### Task goal
Print word for word the passage of the blog post about readying a new house for winter that opens with the words containing "So, the use" and closes with "floor. . . well.".

### Extract provided
Winter is Coming
Monday, August 13th, 2018 10:57 amSo, the new house is open-ish, where the old house had been a series of closed rooms off of a central hallway. In the old house, during the winter, you would walk into the kitchen, onto the nice vinyl floor, take off your boots and put on the nice warm slippers you may have actually remembered to leave against your return by the kitchen table. It was a biggish kitchen, and there was room enough to accommodate these necessary seasonal arrangements.
One enters the new house into a teensy-tiny space with white ceramic tile on the floor, closet directly in front of you, galley kitchen to the right, living room to the left. You might, I suppose, stand there on the cold slippery tiles and dispose of your boots, balancing on one leg at a time and trying not to put your sock-foot into an icy puddle. . .but then there's the problem of where to put the derned things, the living room having a wood floor. Boot tray, I guess, except...
The living room in this, the new house, is quite spacious, and we're only using about the inner two-thirds of it. The front third, frankly, is a mess. It's the first thing you see when you come into the house, and it's kind of become a holding area for cat pillows, and things that have to be moved out to the garage, and a table that I thought would be useful as a reading table, so Steve and I could wean ourselves from sitting at the kitchen table all night, but it turns out that idea doesn't really work. . .
Anyhow, I was looking at all that yesterday, trying to figure out how to make it more seemly (and, yes, thinking in terms of more! book shelves! as one does) when I remembered these facts:
Winter is coming.
We will need somewhere to put on, take off, and store boots.
So, the use for the front third of the living room has been identified. A mudroom storage bench can go into the space under the windows, so we can sit down to put boots on and off. Boot trays are easy. The wooden floor. . . well.
It would be best, if we could just extend the foyer tile into that section, but that's not happening before winter, or possibly at all. So, next best is a waterproof rug.
Well. Things to shop for. I needed that.
In other news, "The Vestals of Midnight," an Archers Beach story by Sharon Lee, has been turned in to editor Michael Ventrella for the Release the Virgins! anthology. I think that's the last of the short stories I was committed to writing off my plate. Not that there won't be other short stories, but there are presently none spoken for, with, like, a deadline attached.
This means that I can put all of my attention on Accepting the Lance -- except for the shopping, that is.
Hope everyone is having a pleasant start to the week.
Archer's Beach
Date: 2018-08-13 09:46 pm (UTC)Re: Archer's Beach
Date: 2018-08-14 02:01 am (UTC)The ones I have are smaller, a good deal more pictorial, and have a much more flamboyant color scheme, but they can be taken out in the yard and hosed off semianually, dried and returned to their place.

### Excerpted records
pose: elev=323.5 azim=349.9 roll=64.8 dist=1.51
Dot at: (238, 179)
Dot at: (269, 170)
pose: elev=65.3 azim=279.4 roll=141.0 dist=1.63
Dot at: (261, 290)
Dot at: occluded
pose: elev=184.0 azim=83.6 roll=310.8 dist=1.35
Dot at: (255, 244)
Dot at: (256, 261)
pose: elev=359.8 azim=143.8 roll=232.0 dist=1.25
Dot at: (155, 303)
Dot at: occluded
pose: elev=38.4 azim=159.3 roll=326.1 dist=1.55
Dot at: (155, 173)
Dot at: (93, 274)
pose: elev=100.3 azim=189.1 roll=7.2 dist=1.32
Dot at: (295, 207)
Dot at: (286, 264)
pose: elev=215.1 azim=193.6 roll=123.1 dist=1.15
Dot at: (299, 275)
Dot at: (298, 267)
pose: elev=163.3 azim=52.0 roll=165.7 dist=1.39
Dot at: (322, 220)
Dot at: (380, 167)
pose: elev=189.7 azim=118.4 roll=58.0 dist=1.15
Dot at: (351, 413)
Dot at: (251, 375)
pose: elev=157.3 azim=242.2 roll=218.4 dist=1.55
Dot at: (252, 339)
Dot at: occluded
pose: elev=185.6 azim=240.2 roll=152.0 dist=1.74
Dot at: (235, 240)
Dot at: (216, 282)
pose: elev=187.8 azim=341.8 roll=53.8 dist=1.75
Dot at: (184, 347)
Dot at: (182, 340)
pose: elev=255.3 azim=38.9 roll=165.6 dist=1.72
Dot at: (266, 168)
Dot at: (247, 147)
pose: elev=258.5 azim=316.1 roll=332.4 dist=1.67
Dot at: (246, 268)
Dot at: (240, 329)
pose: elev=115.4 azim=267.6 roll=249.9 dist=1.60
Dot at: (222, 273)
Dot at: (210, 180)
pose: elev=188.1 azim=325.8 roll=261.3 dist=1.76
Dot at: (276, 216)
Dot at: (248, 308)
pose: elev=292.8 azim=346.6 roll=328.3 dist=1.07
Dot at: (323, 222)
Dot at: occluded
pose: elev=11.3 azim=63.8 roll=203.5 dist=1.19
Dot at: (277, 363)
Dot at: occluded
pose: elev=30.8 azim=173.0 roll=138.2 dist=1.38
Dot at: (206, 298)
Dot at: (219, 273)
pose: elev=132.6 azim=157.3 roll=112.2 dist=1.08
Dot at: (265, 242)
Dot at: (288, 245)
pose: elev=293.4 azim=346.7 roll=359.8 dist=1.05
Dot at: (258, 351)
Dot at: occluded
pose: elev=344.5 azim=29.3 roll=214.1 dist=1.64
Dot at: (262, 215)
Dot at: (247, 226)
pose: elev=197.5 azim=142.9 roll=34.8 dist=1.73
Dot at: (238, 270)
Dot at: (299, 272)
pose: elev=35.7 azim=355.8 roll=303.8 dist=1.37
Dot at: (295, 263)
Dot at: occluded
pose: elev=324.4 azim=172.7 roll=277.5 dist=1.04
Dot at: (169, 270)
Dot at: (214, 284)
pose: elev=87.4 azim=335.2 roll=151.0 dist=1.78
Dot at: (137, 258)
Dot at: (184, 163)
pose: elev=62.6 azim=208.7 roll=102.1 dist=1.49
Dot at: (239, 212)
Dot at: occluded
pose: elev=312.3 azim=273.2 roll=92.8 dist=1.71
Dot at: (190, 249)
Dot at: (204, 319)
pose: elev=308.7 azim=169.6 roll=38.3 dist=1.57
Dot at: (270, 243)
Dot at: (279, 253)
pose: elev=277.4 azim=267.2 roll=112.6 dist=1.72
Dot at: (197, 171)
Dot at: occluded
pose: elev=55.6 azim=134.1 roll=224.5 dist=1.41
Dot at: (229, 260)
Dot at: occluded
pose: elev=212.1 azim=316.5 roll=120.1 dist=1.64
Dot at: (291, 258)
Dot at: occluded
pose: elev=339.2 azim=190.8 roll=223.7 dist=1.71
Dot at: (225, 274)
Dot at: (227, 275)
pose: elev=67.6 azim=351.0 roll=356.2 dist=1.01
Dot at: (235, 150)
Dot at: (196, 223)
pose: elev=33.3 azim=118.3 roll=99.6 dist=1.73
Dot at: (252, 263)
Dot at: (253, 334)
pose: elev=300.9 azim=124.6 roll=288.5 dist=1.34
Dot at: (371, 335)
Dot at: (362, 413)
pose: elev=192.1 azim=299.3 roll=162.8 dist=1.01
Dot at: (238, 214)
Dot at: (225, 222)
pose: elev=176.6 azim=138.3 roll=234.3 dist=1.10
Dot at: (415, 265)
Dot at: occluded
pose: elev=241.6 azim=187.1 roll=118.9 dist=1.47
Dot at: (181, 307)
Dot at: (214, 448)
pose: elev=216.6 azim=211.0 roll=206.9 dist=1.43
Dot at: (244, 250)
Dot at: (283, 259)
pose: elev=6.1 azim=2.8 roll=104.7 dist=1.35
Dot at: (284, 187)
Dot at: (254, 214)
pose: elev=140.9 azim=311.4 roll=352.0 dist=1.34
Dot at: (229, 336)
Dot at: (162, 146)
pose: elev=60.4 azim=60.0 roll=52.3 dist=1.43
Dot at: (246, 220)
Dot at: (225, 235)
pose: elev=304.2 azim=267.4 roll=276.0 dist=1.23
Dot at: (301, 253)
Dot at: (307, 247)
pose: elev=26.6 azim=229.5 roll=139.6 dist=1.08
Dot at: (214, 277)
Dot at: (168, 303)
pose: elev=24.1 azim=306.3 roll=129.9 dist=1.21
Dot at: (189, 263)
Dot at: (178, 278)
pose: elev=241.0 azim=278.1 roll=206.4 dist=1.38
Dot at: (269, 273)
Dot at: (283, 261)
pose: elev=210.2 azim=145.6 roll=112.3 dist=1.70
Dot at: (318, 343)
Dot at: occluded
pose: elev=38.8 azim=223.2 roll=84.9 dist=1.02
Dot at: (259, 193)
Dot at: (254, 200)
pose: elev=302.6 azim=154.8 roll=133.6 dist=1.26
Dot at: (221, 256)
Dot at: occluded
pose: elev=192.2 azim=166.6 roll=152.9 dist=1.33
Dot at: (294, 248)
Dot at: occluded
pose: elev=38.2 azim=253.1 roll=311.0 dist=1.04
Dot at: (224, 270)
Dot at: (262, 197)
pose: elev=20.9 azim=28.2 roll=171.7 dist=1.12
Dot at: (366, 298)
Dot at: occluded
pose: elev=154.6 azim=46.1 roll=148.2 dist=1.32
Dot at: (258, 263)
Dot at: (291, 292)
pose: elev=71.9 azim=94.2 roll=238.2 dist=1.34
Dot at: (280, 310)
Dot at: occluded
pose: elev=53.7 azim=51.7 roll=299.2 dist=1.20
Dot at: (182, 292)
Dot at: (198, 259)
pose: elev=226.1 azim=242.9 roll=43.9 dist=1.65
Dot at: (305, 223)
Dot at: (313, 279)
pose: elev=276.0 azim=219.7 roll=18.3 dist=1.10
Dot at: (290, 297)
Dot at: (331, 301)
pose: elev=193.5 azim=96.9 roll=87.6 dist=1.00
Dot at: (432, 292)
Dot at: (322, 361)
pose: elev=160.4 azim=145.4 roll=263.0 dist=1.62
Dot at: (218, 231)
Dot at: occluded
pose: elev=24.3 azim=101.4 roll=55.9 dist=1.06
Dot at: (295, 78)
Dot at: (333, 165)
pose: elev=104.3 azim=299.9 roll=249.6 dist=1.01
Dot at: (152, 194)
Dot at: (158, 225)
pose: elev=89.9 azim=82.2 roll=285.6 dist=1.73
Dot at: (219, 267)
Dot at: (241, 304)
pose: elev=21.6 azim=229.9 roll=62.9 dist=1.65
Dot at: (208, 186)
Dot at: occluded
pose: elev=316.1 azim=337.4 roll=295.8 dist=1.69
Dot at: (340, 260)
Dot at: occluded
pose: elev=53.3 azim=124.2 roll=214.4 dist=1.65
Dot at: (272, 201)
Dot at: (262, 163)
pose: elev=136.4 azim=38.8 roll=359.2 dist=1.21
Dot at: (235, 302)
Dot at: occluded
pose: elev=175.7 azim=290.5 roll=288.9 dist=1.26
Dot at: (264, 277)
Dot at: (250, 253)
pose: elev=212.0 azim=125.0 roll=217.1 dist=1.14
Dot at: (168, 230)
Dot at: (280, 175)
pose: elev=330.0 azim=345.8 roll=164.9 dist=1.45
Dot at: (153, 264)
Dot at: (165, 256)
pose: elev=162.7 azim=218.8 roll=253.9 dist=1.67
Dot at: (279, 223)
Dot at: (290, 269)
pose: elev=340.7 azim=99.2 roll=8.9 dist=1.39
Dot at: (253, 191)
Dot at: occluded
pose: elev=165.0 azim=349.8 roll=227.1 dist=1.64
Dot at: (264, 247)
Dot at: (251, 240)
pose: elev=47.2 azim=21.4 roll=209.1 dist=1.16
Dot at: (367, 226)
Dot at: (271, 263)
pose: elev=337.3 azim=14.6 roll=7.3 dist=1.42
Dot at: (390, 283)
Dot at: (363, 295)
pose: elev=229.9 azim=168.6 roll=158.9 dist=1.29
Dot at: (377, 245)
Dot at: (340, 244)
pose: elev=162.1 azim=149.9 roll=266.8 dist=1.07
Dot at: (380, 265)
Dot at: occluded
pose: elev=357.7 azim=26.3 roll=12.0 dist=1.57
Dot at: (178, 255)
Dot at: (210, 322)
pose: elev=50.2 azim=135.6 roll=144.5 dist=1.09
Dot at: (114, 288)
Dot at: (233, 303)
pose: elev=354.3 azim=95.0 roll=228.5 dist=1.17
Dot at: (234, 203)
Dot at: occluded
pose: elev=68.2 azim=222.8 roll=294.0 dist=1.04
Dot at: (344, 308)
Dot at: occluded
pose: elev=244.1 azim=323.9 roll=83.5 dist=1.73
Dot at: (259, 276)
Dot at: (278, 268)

### Answer to the exercise
So, the use for the front third of the living room has been identified. A mudroom storage bench can go into the space under the windows, so we can sit down to put boots on and off. Boot trays are easy. The wooden floor. . . well.